Problem to work on:
The pictures get dropped, while every remaining part of the listing is copied exactly.

Available data:
▬▬▬▬▬▬▬▬▬▬

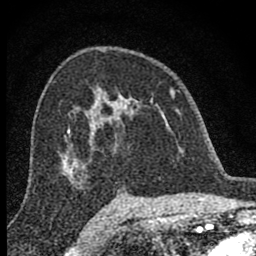
Breast MRI (dynamic contrast-enhanced), one axial slice. Position 51 of 80 along the scan axis. Cropped to one breast. Dynamic contrast-enhanced series, time point 2 of 8 at this slice position (early post-contrast). 1.5 T. TE 2.8 ms, TR 7.7 ms. 2 mm slice thickness. 256 × 256 image matrix, field of view 130 × 130 mm. Female patient.
Structures marked on this image (semi-automatically segmented with operator editing):
- enhancing-tissue mask used for the functional tumour volume (all voxels passing the contrast-enhancement thresholds inside the analysis volume; usually the tumour): bounding box (x1, y1, x2, y2) in pixels: (98, 94, 179, 145)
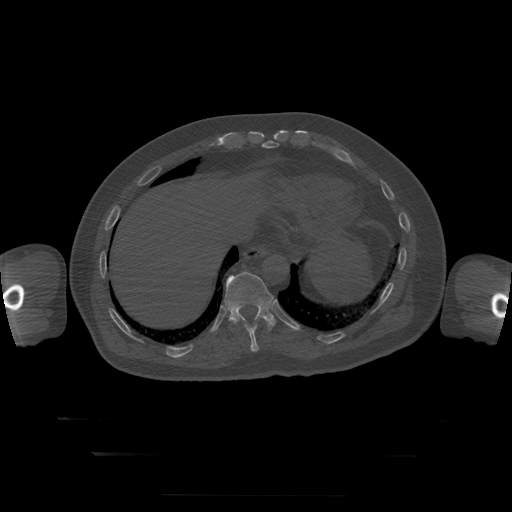
CT including the spine, one axial slice; slice 110 of 397 in the series (ordered by position); bone window (W 1800 / L 400 HU); 1.25 mm slice thickness; 512 × 512 image matrix, field of view 510 × 510 mm. Patient age 73 years. From the clinical record (not read from this slice): primary cancer: prostate.
Annotated regions visible in this slice (semi-automatically segmented with operator editing):
- T10 vertebra: bounding box [x1, y1, x2, y2] px = [230, 320, 268, 352]
- T11 vertebra: [224, 272, 276, 330]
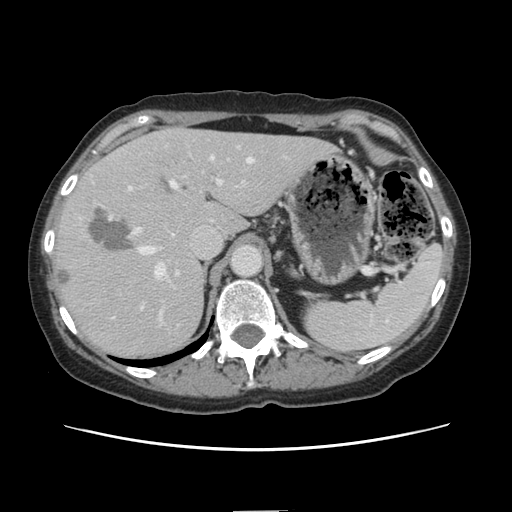
Contrast-enhanced abdominal CT, one axial slice; position 99 of 141 along the scan axis; 120 kVp; intravenous contrast given; soft-tissue window (W 400 / L 40 HU); 512 × 512 image matrix, field of view 350 × 350 mm. Case-level facts recorded for this patient, not image findings: patient: female, age 74 years at operation; diagnosis: colorectal cancer liver metastases, imaged before liver resection.
Structures marked on this image (outlined manually by an expert reader):
- hepatic veins: box from (x=139, y=157) to (x=253, y=277) px
- liver: (x=52, y=129)–(x=332, y=360)
- planned liver remnant (the part of the liver to remain after resection): (x=185, y=130)–(x=333, y=238)
- portal vein (with intrahepatic branches): (x=127, y=180)–(x=222, y=274)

▬▬▬▬▬▬▬▬▬▬

Expected answer:
Breast MRI (dynamic contrast-enhanced), one axial slice. Position 51 of 80 along the scan axis. Cropped to one breast. Dynamic contrast-enhanced series, time point 2 of 8 at this slice position (early post-contrast). 1.5 T. TE 2.8 ms, TR 7.7 ms. 2 mm slice thickness. 256 × 256 image matrix, field of view 130 × 130 mm. Female patient.
Structures marked on this image (semi-automatically segmented with operator editing):
- enhancing-tissue mask used for the functional tumour volume (all voxels passing the contrast-enhancement thresholds inside the analysis volume; usually the tumour): bounding box (x1, y1, x2, y2) in pixels: (98, 94, 179, 145)
CT including the spine, one axial slice; slice 110 of 397 in the series (ordered by position); bone window (W 1800 / L 400 HU); 1.25 mm slice thickness; 512 × 512 image matrix, field of view 510 × 510 mm. Patient age 73 years. From the clinical record (not read from this slice): primary cancer: prostate.
Annotated regions visible in this slice (semi-automatically segmented with operator editing):
- T10 vertebra: bounding box [x1, y1, x2, y2] px = [230, 320, 268, 352]
- T11 vertebra: [224, 272, 276, 330]
Contrast-enhanced abdominal CT, one axial slice; position 99 of 141 along the scan axis; 120 kVp; intravenous contrast given; soft-tissue window (W 400 / L 40 HU); 512 × 512 image matrix, field of view 350 × 350 mm. Case-level facts recorded for this patient, not image findings: patient: female, age 74 years at operation; diagnosis: colorectal cancer liver metastases, imaged before liver resection.
Structures marked on this image (outlined manually by an expert reader):
- hepatic veins: box from (x=139, y=157) to (x=253, y=277) px
- liver: (x=52, y=129)–(x=332, y=360)
- planned liver remnant (the part of the liver to remain after resection): (x=185, y=130)–(x=333, y=238)
- portal vein (with intrahepatic branches): (x=127, y=180)–(x=222, y=274)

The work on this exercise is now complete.